South Carolina Wins 3rd Title, Spoiling Caitlin Clark, Iowa’s Storybook Ending

In a battle between the superstar and the machine, the machine prevailed, and a storybook ending was denied.

The South Carolina Gamecocks triumphed in a revenge game over Caitlin Clark and the Iowa Hawkeyes to win its third NCAA Women’s National Championship, beating them 87-75. They also became the 10th Division I team to go without a loss during a season.

Head coach Dawn Staley became the third women’s coach ever to win three national championships. 

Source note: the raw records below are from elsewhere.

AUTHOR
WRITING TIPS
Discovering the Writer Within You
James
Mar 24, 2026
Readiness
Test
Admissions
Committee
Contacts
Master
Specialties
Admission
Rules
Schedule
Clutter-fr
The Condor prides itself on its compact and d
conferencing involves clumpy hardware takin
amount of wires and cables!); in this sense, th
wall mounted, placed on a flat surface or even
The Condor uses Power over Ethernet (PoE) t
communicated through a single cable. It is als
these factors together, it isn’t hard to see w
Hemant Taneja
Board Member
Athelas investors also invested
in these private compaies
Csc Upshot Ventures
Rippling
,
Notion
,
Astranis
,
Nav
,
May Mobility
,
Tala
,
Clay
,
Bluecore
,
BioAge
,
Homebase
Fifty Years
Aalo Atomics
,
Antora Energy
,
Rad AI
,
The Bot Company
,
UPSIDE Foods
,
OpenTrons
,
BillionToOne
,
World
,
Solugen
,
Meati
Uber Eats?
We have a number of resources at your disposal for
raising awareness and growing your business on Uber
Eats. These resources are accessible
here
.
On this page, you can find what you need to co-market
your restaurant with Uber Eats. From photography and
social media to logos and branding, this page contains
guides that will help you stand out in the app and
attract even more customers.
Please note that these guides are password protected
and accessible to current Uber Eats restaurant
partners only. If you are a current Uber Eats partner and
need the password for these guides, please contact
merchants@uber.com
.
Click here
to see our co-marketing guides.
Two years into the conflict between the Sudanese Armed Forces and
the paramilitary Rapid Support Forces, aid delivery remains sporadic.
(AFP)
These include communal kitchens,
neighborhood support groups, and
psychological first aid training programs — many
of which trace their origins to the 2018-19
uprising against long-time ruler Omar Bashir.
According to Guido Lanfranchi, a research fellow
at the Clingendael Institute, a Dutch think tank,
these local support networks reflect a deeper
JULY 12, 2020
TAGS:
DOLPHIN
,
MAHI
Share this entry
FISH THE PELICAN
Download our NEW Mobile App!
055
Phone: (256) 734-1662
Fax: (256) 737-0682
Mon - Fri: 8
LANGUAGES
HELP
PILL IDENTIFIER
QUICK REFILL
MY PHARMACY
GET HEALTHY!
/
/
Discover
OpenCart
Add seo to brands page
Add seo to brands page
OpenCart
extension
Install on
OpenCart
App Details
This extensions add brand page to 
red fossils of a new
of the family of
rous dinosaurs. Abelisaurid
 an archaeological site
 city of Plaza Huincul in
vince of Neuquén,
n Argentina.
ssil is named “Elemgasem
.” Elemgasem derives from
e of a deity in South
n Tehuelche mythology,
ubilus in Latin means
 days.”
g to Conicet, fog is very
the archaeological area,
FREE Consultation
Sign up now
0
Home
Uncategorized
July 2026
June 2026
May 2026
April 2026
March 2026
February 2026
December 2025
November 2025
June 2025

“When young people lock in and have a belief, and have a trust, and their parents have that same trust, this is what can happen. They made history. They etched their names in the history books,” said Staley. 

The Gamecocks did what few teams could: harass and defend Clark, the most prolific scorer in NCAA Women’s basketball history. 


Clark’s Scorching Hot Start

But it didn’t appear that way at the game’s outset when the Hawkeyes stormed to a 10-0 lead. Unlike her game against LSU, Clark cooked in that first quarter. She scored 13 of her team’s first 20 points. When the buzzer sounded, she ended up with 18 points in the first quarter, the most ever in a Final Four by a women’s college basketball player. 

Iowa was up 27-20 at the end of the first quarter. Clark, the most ballyhooed women’s college player ever and a central figure in elevating her sport’s popularity, seemed destined to end her storybook career with a ring. 

As the game’s broadcaster remarked early on, “There is no single answer for stopping Caitlin Clark.”

South Carolina Spoiler

Ultimately, South Carolina played spoiler thanks to a multifaceted effort, including Raven Johnson’s defense, Kamilla Cardoso and Chloe Kitts’ rebounding, and freshmen MiLaysia Fulwiley and Tessa Johnson’s dynamic scoring and sizzle off the bench. You can also add Te-Hina Paopao’s timely shooting to that formula. 

South Carolina went on a 7-0 run to start the second quarter, tying the game at 27. In the second quarter, a few trends from the game emerged: the Gamecocks dominated the offensive glass and bench scoring. 

Johnson’s sticky defense stifled Clark in the second quarter, and after her scorching start, she only scored three points. 

The Gamecocks got their first lead of the afternoon at 4:58 in the second quarter.

South Carolina closed out the second quarter strong, outscoring Iowa 29-19 to take a 49-46 lead at the half. But Iowa fought back, thanks to a Hannah Stuelke layup with an assist from Clark. The Hawkeyes went on a 9-2 run to close the lead to two. 

That was the closest they would get for the rest of the game because the Gamecocks responded big. South Carolina went on an 8-0 run, punctuated by a massive three by Bree Hall.

Iowa pulled to within six on an 8-0 run to pull within six on back-to-back threes and cut the deficit to five thanks to a three-point play by Chicago-born player Sydney Affolter with a little over four minutes left in the game. However, South Carolina relied on some timely free throws by Paopao and some tenacious rebounding by Cardoso, who was named the Most Outstanding Player of the NCAA Tournament. 

“It doesn’t always end like you want it to end, much like last year. But my freshies are at the top of my heart because they wanted this,” Staley said. “It’s awesome. It’s unbelievable,” Staley said. 


Revenge of The Machine

In a contest headlined by Clark’s singular brilliance, the Gamecocks’ ensemble proved too overwhelming, particularly Cardoso and the dominant play of Johnson and Fulwiley. 

In defeating Iowa, South Carolina avenged a four-point loss to Iowa when the Hawkeyes beat them in a 77-73 upset win in last year’s national semifinals. It was the lone defeat the Gamecocks suffered last season. 

In that April 2023 game, Clark scored 41 points on 15-31 shooting, and South Carolina shot a dreadful 39% from the field and 20% from the three-point line. This was despite outrebounding Iowa by 24. 

Sunday afternoon’s match was nearly the polar opposite. Once again, the Gamecocks outrebounded the Hawkeyes by 22, but they shot 48% from the field and 42% from three. One colossal key was that South Carolina’s bench outscored Iowa’s 37-0. While Clark managed to score 30 points, she did so on 10-28 shooting, about 36% from the field. 

Clark’s next stop is likely the WNBA, where she is projected as the No. 1 overall pick in the upcoming draft on April 15. 

Despite the outcome, Clark is credited with helping elevate her sport, along with Staley and South Carolina, Angel Reese and Flau’jae Johnson of LSU, JuJu Watkins of USC, Paige Bueckers of UConn, and Hannah Hidalgo of Notre Dame, among others.